■ **Task data**:
+===+

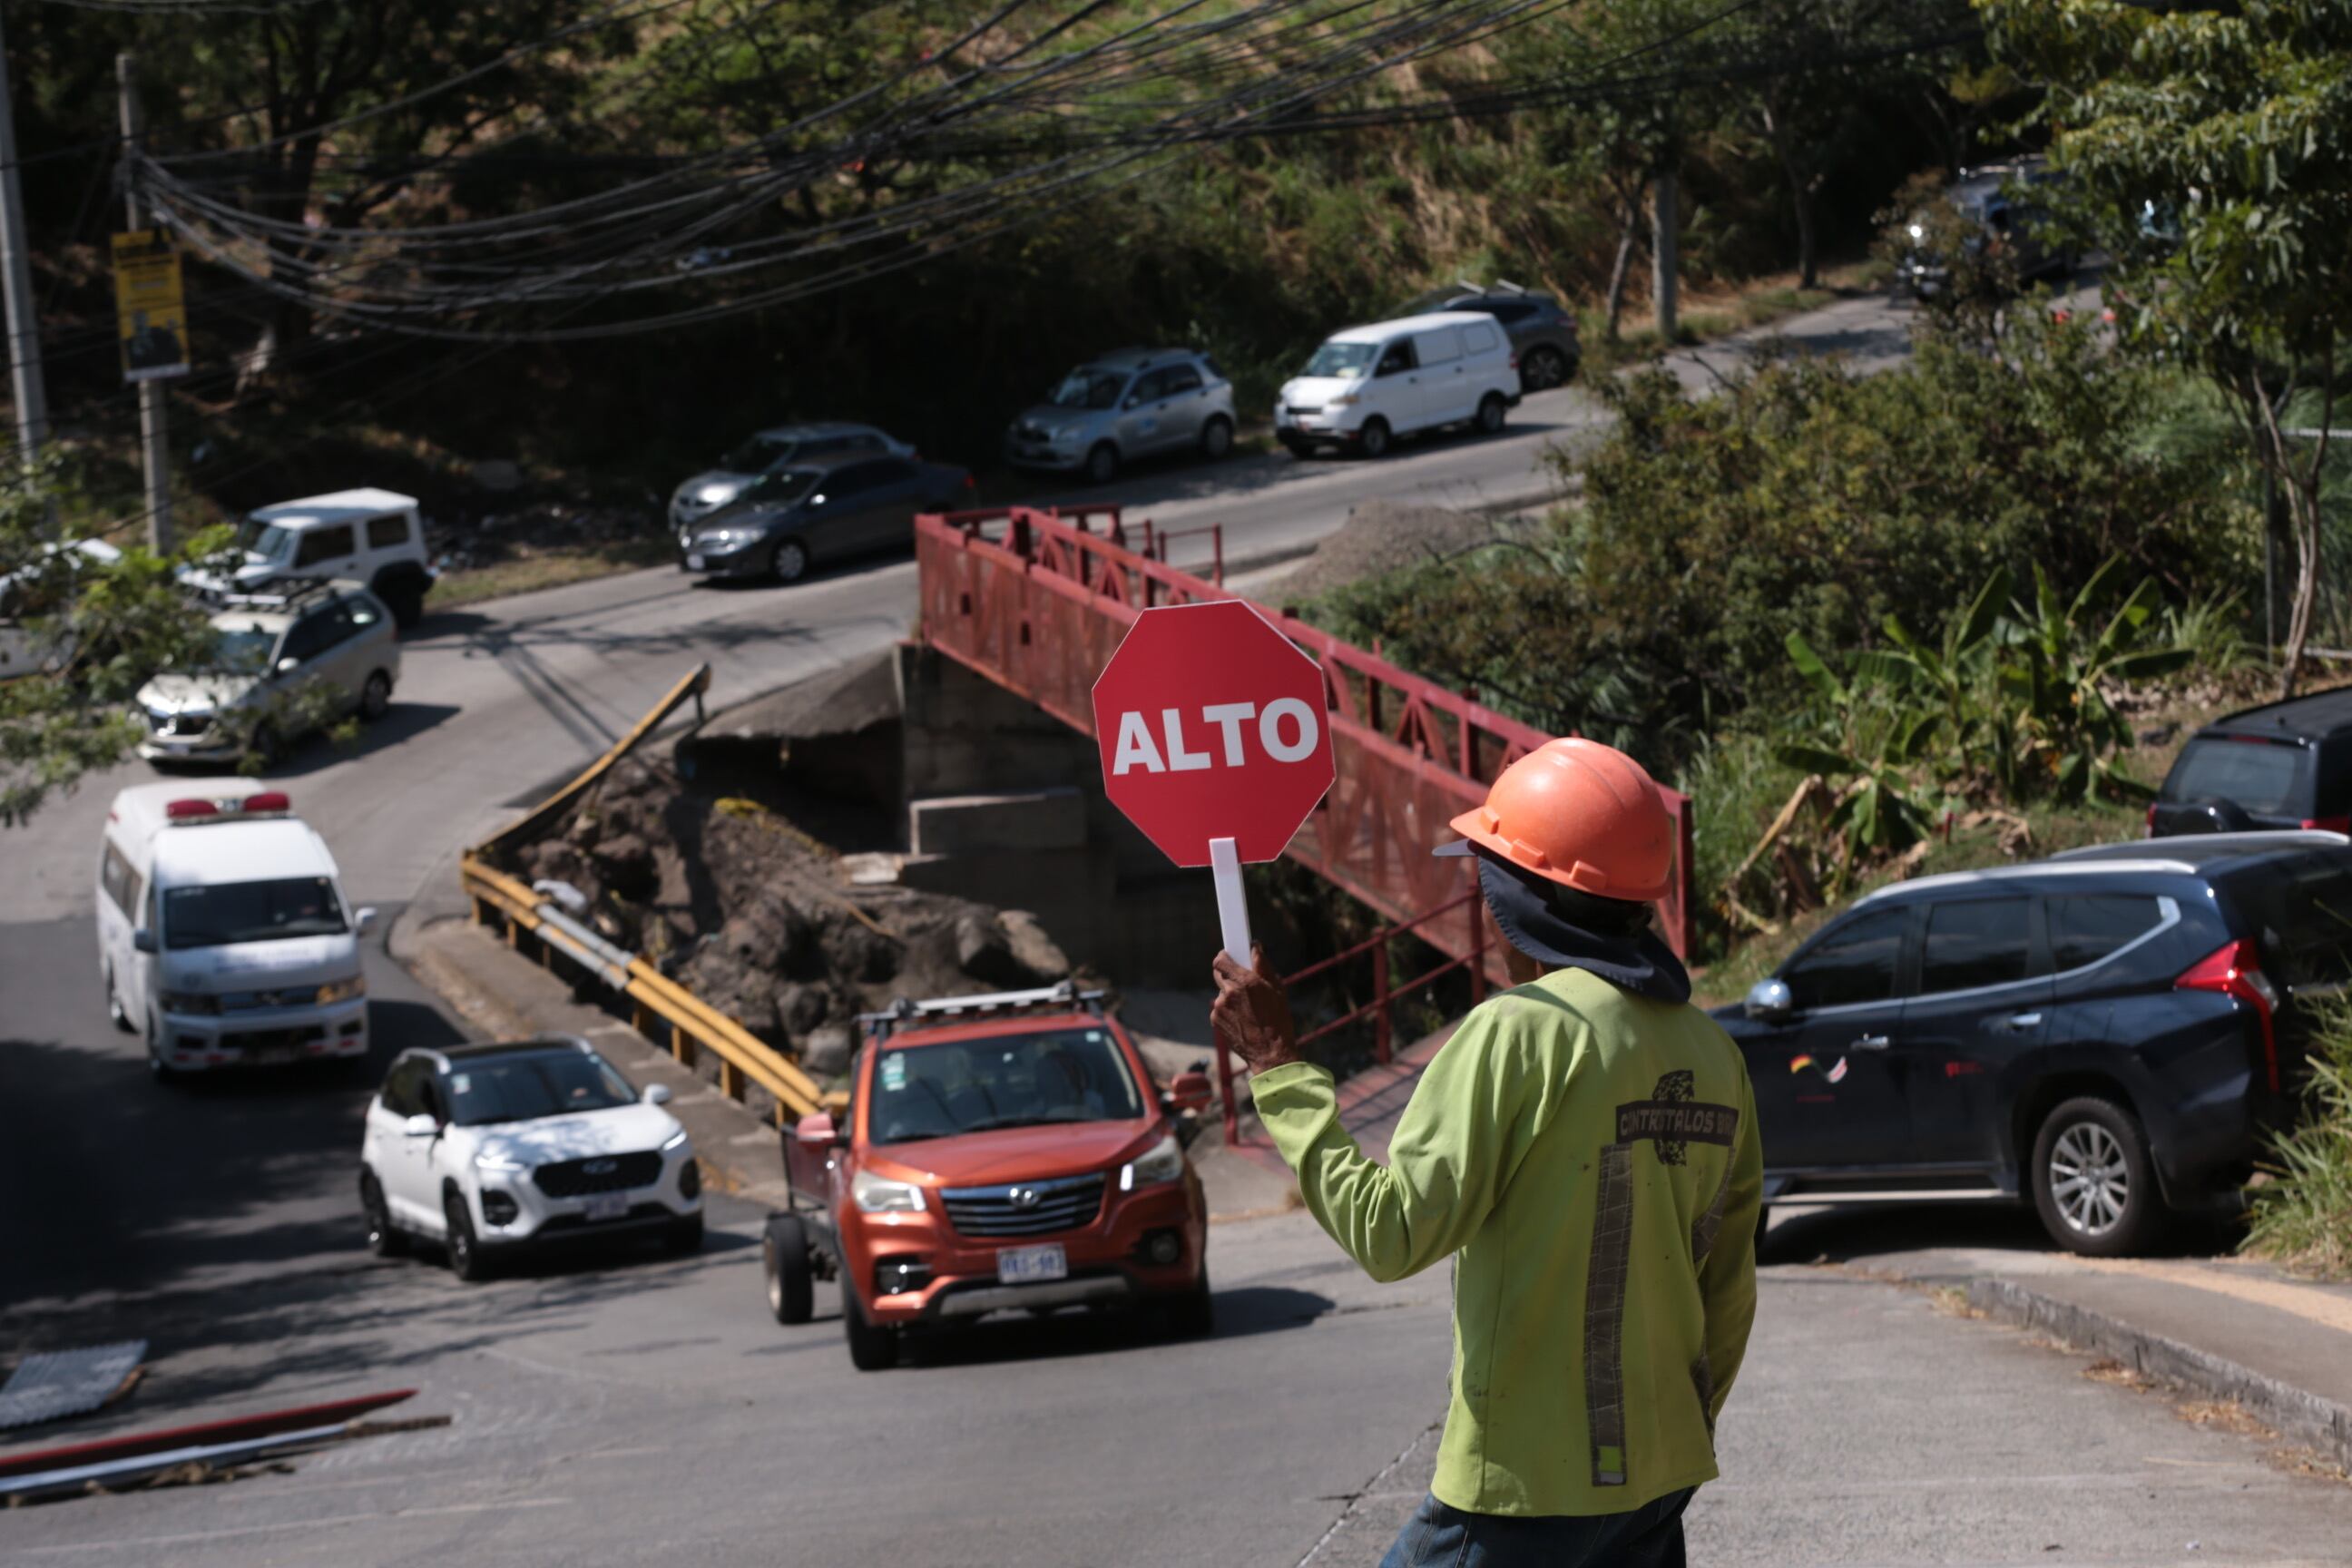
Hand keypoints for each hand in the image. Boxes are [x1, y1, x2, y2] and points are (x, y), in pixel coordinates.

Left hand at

+===+

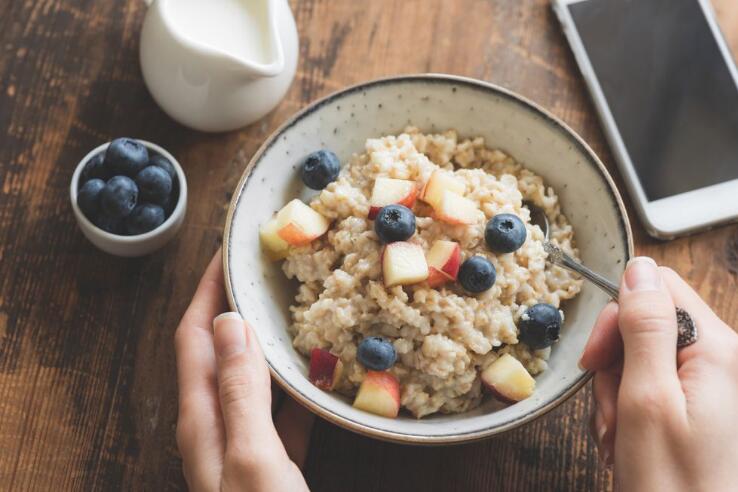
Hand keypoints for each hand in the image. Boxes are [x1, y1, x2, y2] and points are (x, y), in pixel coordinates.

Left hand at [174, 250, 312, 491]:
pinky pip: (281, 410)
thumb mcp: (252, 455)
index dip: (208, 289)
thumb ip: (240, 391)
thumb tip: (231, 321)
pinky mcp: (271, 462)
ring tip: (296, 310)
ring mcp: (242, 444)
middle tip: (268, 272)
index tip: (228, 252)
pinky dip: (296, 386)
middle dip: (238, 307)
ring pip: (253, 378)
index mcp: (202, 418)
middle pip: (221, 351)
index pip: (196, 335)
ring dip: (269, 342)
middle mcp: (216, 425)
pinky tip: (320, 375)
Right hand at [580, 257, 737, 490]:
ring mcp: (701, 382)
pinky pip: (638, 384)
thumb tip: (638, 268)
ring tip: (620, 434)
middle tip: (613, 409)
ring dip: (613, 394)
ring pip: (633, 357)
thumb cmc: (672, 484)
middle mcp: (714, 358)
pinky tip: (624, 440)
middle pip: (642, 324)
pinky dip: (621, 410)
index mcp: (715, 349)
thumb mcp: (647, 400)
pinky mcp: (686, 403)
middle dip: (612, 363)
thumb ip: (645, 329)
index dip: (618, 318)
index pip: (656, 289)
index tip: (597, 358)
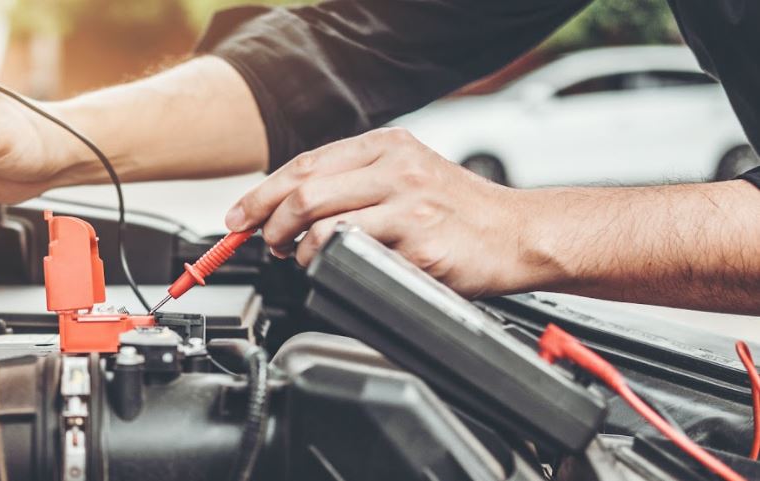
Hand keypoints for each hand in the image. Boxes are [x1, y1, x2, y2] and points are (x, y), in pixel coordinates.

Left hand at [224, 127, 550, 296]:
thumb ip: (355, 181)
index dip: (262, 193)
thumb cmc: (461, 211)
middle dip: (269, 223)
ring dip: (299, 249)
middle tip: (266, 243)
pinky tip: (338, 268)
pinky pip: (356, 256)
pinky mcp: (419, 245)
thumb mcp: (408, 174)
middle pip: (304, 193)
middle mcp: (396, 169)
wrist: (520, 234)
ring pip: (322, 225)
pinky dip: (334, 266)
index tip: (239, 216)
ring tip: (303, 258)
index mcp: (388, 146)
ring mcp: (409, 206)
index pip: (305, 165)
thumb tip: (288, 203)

+===+

■ **Directions**:
Please return every line from the material above where the string "index" occurs.

■ **Answer for the task**:
index dip: (208, 289)
index tip: (228, 252)
index mcp: (202, 418)
index pip: (196, 335)
index mcp: (715, 349)
index dip: (618, 318)
index pip: (656, 289)
index tip: (597, 358)
index dip: (262, 193)
index tip: (239, 216)
index mcp: (388, 146)
index pip: (305, 165)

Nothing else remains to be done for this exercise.